Choose the response that best describes your typical actions. This is 100% scientific, I am a licensed phsyician and these results are conclusive. As you go along, keep a tally of your score by adding the numbers in the parentheses of the answer you choose.
What time do you typically log on?
- 4pm (3)
- 7pm (1)
- 10pm (2)
- 12am (5)
- 2am (8)
You’re in the pregame lobby, you say:
- “Sup -blam!-es?!?!” (4)
- “Raaaaaaaaaaaaaa--” (8)
- “How’s it goin’, fellas?” (1)
- Nothing. (5)
- “Quick, everyone hit Y to check out my rank!” (6)
You get in a Warthog and a gunner hops on, you:
- Find the quickest route off the map. (3)
- Go to the middle of the map to get as many kills as possible… in an objective gametype. (8)
- Fly, fly away. (6)
Need for Speed
- Park outside their base entrance and hit the magic button. (7)
You get stuck, you say:
- “That was sweet.” (1)
- “That is so BS man I know you’re hackin and I’m gonna hunt you down.” (5)
- “OMG HOST” (6)
- “EEEEEEEEEEEEEEEEEEEEEEEEE” (3)
- “Haha my sis — er, girlfriend thinks that was cool.” (2)
You stick someone, you say:
- “Oh snap, that’s goin in the montage!” (8)
- "That was nothing, you should see me when I’m sober” (2)
- “Oh man that was from on top of the map too!” (6)
- “Haha maybe if you were moving it’d be harder!” (7)
- “Oh dude I stuck you so hard in the –blam!-” (4)
You hate Waterworks, but it comes up in matchmaking, you:
- Quit. (1)
- Quit, but not before killing a teammate or two. (3)
- Try to convince your team to stay by telling them that their pistols fire tank rounds. (6)
- Follow the one teammate that stays whispering to them your affection for their mom. (4)
- Kill the norb in front of you to get the banshee so you can fly off to grab the rockets and sniper. (8)
The game is over, you won. You say:
- “Don’t bother; we’ll just delete the feedback anyways.” (7)

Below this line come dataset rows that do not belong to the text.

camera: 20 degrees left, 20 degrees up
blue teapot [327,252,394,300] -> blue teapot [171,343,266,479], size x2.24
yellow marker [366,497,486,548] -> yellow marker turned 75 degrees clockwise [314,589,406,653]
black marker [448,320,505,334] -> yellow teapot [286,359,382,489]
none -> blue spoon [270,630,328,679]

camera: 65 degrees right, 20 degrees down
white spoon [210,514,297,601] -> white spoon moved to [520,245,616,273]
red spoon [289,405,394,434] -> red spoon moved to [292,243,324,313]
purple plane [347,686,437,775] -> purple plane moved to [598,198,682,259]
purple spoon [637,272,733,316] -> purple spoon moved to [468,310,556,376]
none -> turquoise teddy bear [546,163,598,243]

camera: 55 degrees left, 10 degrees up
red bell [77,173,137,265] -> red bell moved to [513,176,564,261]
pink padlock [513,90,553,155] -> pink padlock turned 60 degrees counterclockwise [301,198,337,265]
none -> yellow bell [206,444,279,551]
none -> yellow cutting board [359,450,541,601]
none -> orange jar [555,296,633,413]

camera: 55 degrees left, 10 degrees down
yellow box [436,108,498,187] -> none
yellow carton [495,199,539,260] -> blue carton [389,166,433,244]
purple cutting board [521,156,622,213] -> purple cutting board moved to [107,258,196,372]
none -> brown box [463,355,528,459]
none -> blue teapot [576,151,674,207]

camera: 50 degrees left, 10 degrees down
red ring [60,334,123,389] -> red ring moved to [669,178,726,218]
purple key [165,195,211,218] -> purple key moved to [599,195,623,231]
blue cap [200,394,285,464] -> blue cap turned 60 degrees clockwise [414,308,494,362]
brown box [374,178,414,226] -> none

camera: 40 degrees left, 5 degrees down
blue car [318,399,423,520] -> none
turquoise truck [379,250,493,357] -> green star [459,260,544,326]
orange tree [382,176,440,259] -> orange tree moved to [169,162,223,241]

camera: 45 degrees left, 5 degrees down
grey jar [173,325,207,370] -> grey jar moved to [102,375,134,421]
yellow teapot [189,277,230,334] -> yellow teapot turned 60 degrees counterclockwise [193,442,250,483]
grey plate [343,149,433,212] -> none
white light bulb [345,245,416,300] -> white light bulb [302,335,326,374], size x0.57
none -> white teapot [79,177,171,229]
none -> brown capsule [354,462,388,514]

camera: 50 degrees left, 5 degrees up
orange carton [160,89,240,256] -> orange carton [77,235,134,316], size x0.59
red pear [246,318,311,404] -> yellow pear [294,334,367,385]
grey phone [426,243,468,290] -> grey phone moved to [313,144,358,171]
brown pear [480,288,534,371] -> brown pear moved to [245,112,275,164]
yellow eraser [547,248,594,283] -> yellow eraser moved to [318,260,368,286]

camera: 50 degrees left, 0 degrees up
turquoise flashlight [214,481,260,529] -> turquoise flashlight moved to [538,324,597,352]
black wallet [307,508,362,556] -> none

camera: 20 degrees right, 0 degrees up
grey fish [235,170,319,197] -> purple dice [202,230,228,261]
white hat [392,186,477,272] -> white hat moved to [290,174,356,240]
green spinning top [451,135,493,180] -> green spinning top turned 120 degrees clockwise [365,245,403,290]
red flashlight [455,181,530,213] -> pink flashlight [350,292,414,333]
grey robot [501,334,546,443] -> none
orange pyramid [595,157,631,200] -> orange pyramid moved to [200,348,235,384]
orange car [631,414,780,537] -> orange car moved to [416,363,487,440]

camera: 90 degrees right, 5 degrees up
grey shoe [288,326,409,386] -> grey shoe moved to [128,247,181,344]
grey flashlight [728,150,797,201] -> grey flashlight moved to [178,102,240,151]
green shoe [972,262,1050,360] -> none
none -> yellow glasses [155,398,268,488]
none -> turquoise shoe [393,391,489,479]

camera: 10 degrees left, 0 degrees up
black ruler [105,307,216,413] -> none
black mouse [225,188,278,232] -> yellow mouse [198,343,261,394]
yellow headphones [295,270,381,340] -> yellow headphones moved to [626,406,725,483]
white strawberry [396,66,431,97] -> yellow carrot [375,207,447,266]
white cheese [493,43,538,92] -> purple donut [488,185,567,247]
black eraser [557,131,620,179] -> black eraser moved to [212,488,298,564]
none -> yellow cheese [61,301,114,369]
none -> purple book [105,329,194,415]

- “-blam!- you! You –blam!-ing –blam!-ers! I will shove my –blam!-ing- blam!- in your –blam!-” (4)
- You sing
We are the Champions
- “Good game.” (1)
- “They can take away my Xbox, but they’ll never take… MY STAAAAAATS!” (3)
You are banned from matchmaking for cheating, you:
- Play split screen with yourself until the ban is up so that your parents don’t catch on. (3)
- Email Bungie a poorly-written legal threat. (6)
- Swear vengeance upon Bungie but only get so far as sending Shishka hate-mail. (5)
- Set off to find another 2 month. (7)
- Try to PM Frankie because you’ve been telling everyone how tight you two are for so long that you’ve forgotten it’s all a sham. (2)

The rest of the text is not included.